Bien qu’elle fasse l’objet de nombreuses discussions et interprétations, la laïcité n’a jamais été définie juridiquement. La Déclaration des Droits de l’homme, la loi de 1905 ou, plus près de nous, des décisions de justice établissent certaines règles, mais les dirigeants associatifs ont de plus en plus de difficultés à répondre aux situations qu’ils rencontrent.

La Déclaration des Droits de l’homme et du citoyen de 1789 garantit que « nul homme ne doit être inquiété pour ses opinions, même religieuses ». La liberté de culte a été proclamée en 1791 et la loi de séparation de l’Église et de l’État de 1905 a assuré la liberté de conscience et de culte pour chacun en instituant la neutralité de l’État. Il faudra pourtant attendre le préambule de la Constitution de 1946 pour que le mot laïcité apparaisse dans un texte officiel.
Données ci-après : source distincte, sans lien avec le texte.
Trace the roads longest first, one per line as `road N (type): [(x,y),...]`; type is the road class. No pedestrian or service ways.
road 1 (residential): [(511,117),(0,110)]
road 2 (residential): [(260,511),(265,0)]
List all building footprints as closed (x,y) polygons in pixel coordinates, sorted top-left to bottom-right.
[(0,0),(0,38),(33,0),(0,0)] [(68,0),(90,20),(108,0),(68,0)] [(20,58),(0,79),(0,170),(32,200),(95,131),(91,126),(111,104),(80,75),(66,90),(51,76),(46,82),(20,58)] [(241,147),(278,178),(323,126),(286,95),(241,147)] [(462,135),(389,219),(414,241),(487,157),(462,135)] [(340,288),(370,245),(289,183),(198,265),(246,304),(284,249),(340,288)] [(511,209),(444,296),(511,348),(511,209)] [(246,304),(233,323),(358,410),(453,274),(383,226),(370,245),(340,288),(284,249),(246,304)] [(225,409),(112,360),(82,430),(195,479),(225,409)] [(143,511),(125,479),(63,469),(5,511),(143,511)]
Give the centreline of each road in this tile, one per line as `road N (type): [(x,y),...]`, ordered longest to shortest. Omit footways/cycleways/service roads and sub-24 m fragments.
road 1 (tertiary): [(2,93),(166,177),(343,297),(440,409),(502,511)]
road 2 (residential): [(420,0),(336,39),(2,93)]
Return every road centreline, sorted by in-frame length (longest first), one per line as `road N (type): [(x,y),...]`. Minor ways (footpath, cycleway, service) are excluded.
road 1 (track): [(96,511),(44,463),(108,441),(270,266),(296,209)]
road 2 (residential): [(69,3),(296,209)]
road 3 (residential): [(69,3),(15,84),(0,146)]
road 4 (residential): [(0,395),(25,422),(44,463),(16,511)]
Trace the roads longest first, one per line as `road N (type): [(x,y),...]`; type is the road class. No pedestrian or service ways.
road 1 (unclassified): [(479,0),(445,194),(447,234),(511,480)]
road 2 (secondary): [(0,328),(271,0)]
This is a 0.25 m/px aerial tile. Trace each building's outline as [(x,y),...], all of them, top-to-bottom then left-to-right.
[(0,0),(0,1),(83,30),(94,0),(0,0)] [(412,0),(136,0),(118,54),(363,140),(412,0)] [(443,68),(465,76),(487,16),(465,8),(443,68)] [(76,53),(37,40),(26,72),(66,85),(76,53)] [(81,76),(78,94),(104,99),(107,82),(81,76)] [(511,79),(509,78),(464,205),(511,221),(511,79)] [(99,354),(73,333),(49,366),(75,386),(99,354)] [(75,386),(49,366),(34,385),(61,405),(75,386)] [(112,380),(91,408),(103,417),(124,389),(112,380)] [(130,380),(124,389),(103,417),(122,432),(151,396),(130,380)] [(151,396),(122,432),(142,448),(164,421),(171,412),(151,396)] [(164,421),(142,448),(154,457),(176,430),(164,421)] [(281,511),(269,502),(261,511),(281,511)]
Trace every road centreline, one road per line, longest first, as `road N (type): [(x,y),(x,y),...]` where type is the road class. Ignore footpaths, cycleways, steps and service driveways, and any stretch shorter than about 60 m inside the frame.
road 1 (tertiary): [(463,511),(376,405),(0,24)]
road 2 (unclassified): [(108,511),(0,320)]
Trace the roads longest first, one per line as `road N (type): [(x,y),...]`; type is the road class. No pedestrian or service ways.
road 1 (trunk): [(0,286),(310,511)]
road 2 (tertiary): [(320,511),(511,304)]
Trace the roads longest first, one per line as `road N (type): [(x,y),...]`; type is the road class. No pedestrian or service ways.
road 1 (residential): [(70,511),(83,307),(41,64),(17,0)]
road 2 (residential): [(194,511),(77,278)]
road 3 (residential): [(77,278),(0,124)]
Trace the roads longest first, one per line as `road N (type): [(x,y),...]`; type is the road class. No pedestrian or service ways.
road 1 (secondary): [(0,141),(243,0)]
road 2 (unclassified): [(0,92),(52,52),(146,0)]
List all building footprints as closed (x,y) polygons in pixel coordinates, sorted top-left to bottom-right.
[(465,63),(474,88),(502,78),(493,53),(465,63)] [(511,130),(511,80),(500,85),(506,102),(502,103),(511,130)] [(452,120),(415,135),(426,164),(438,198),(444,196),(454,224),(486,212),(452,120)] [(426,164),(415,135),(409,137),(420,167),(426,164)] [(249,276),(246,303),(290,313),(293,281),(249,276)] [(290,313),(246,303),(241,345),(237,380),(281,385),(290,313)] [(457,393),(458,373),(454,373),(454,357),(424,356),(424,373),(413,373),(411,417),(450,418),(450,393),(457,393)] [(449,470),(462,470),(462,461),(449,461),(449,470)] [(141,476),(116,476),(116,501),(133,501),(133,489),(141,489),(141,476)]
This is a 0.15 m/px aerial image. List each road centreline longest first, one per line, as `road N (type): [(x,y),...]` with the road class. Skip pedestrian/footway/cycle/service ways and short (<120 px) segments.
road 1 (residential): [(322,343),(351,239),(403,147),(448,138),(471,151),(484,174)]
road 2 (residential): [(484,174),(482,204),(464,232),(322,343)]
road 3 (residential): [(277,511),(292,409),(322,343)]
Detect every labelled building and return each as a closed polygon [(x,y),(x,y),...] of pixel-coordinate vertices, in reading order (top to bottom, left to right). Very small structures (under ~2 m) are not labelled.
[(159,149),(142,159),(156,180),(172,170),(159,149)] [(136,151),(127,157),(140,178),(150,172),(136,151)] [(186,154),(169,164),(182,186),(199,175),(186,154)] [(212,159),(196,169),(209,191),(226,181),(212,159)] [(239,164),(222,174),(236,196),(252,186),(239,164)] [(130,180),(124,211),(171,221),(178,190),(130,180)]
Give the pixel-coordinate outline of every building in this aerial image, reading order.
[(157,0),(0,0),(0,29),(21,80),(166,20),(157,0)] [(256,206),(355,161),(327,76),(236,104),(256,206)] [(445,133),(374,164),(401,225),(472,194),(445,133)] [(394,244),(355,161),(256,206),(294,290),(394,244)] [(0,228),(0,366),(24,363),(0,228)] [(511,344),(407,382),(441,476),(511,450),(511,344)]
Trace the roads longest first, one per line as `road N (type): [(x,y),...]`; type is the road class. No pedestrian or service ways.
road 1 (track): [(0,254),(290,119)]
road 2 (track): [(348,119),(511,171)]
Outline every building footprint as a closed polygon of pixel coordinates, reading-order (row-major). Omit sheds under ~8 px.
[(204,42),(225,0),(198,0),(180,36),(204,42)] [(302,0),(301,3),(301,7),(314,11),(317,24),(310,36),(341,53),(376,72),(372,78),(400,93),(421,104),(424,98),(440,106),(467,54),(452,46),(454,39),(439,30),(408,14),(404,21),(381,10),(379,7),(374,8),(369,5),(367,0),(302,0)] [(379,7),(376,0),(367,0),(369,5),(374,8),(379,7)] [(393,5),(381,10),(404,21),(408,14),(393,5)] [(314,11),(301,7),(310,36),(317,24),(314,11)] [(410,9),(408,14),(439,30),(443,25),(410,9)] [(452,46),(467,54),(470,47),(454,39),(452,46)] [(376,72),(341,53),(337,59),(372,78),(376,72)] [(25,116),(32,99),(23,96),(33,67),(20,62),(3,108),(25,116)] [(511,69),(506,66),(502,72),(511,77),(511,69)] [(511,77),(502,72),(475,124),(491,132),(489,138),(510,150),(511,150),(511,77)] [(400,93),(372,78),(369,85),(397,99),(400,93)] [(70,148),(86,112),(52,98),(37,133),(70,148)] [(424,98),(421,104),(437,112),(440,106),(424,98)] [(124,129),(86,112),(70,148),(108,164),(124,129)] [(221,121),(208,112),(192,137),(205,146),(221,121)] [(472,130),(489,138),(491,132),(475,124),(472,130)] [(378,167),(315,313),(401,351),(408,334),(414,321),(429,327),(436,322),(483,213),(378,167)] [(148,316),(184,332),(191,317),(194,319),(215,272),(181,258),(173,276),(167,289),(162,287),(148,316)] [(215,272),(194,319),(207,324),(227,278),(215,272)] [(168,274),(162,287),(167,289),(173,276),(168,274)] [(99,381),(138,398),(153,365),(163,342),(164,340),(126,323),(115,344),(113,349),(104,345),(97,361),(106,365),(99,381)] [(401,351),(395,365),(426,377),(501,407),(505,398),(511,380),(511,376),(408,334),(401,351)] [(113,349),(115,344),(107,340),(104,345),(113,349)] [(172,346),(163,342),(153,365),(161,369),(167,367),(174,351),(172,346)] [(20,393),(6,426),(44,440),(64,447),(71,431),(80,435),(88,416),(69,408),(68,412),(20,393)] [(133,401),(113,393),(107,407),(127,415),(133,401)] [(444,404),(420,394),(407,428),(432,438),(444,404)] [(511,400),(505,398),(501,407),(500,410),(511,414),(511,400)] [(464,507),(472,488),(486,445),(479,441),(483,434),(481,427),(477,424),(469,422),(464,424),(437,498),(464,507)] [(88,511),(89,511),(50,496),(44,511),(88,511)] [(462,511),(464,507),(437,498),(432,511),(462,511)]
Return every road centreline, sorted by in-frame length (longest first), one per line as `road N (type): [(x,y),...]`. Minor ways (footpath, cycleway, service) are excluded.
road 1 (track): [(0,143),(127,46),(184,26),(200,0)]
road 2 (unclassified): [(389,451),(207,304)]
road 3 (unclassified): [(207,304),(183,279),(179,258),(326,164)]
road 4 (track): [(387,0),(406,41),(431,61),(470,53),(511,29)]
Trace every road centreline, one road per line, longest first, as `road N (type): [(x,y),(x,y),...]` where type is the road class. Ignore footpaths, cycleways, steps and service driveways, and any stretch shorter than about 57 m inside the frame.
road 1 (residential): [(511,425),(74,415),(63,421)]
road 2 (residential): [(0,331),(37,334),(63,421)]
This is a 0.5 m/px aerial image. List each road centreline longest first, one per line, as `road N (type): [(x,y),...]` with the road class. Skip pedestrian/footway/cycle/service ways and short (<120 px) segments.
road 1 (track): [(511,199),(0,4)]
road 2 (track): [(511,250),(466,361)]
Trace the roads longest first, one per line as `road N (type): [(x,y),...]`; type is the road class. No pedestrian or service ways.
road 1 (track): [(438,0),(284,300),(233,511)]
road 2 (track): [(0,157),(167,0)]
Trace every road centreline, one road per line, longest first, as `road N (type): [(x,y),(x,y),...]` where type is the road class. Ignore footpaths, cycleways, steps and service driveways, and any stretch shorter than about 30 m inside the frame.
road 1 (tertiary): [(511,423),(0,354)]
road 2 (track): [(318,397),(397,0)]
Elle est reprise dans la Constitution de 1958 qui, dans son article 1er, indique que « La France est une République­ indivisible, laïque, démocratique et sociale ».

3 principes définissant la laïcité

L’Observatoire de la laïcité, créé en 2007 pour assister les pouvoirs publics dans leur action visant au respect du principe de laïcité, note, sans pour autant en donner une définition, qu’elle repose sur trois principes :

  • « La liberté de conscience et celle de manifester ses convictions dans les limites du respect de l’ordre public,
  • la séparation des institutions publiques et des organisations religieuses,
  • et l’égalité de tous devant la loi quelles que soient leurs croyances ou leurs convictions ».

La laïcité implique donc la neutralité de l’État, ce qui fait par exemple qu’un agent public en fonction ne peut en aucun cas manifester ses[…]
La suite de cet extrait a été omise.